Things get even worse when multiple nodes are networked together on a massive scale as data transfers could introduce huge additional delays. Performance in those cases is determined mainly by the ratio of local data processing and data transfer. HPL is a particularly good in that aspect - it does a lot of vectorised local processing and does not move much data across the CPUs/nodes. That's not the case with many real-world parallel programs and also the reason why many are questioning the applicability of HPL in assessing cluster performance nowadays. Alternative benchmarks are already emerging, for example the HPCG benchmark (from the people who brought you HPL).
The theoretical (peak) value is based on the capability of each individual core in the cluster, which depends on clock frequency, number of floating point units, parallel instruction issuing capacity, vector register sizes, etc. which are design characteristics of the core. The flops/s count for each core in the cluster is then aggregated to get the cluster flops/s count.

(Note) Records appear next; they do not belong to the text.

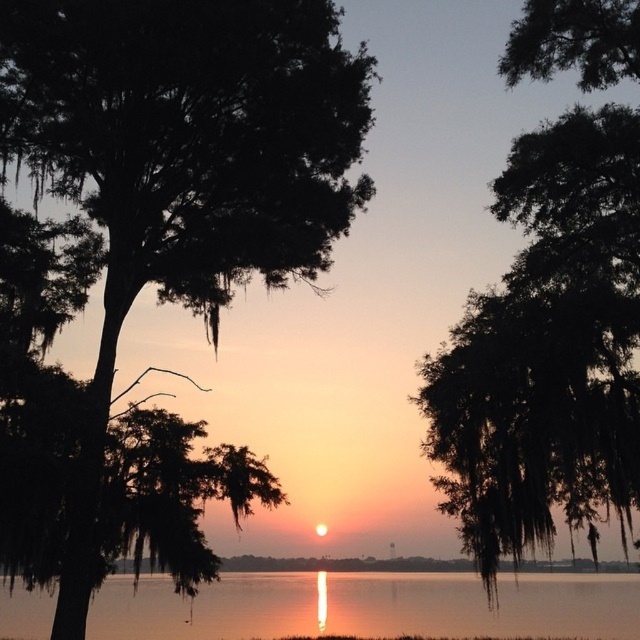
Which is in front, point (45, 58) or point (352, 624)?

Point (45, 58)

You are a GUI agent. You are given a task and a screenshot of the screen. Output one action in this format:
    pyautogui.click(x=<x>, y=<y>)
    Task: Click on the silhouette tree at left
    
    Given the screenshot: What is the action you would take?
    pyautogui.click(x=182, y=164)

Can you confirm if green mossy tree at upper right is positioned below smooth water at center?

Incorrect, green mossy tree at upper right is not positioned below smooth water at center.

How much distance is there between green mossy tree at upper right and smooth water at center?

The distance of green mossy tree at upper right from smooth water at center is 29.68 feet.

Is point (554, 534) positioned in front of point (6, 612)?

Yes, point (554, 534) is closer to viewer.

In order to click on green mossy tree at upper right in this screenshot , I will do `click(547, 349)`.

Does silhouette tree at left have a lesser height compared to green mossy tree at upper right?

Yes.

Can you confirm if silhouette tree at left is bigger than green mossy tree at upper right?

Actually, silhouette tree at left might be smaller than green mossy tree at upper right.

This screenshot has width=640, height=640. What do you see at coordinates (182, 164) in the screenshot?
I see `silhouette tree at left` at bounding box center [182, 164].

Where is `silhouette tree at left`? The width and height of the screenshot is (640, 640). silhouette tree at left is located at coordinates (182, 164).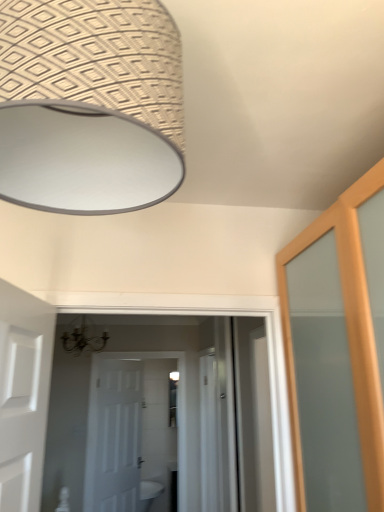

For a car the equivalent theoretical performance would be the maximum speed it can reach given the specification of its engine.
For a program to reach the theoretical count, it has to perform specific operations in a specific order so that the instruction-level parallelism is maximum and all floating-point units are working constantly without delay due to synchronization or memory access, etc. (See this SO question for more insights)
For a car, it is equivalent to measuring top speed on a straight line with no wind.
But of course, chances that such a program computes something of interest are small. So benchmarks like HPL use actual problems in linear algebra, with a highly optimized and tuned implementation, but which is still imperfect due to IO operations and the fact that the order of operations is not optimal.
For a car, it could be compared to measuring the top average speed on a race track with straight lines, curves, etc.
If the program requires a lot of network, or disk communications, which are operations that require a lot of clock cycle, then the CPU has often to stay idle waiting for data before it can perform arithmetic operations, effectively wasting away a lot of computing power. Then, the actual performance is estimated by dividing the number of floating points operations (addition and multiplications) the program is performing by the time it takes to perform them.
For a car, this would correspond to measuring the top average speed in town with red lights, etc. by calculating the length of the trip divided by the time needed to accomplish it.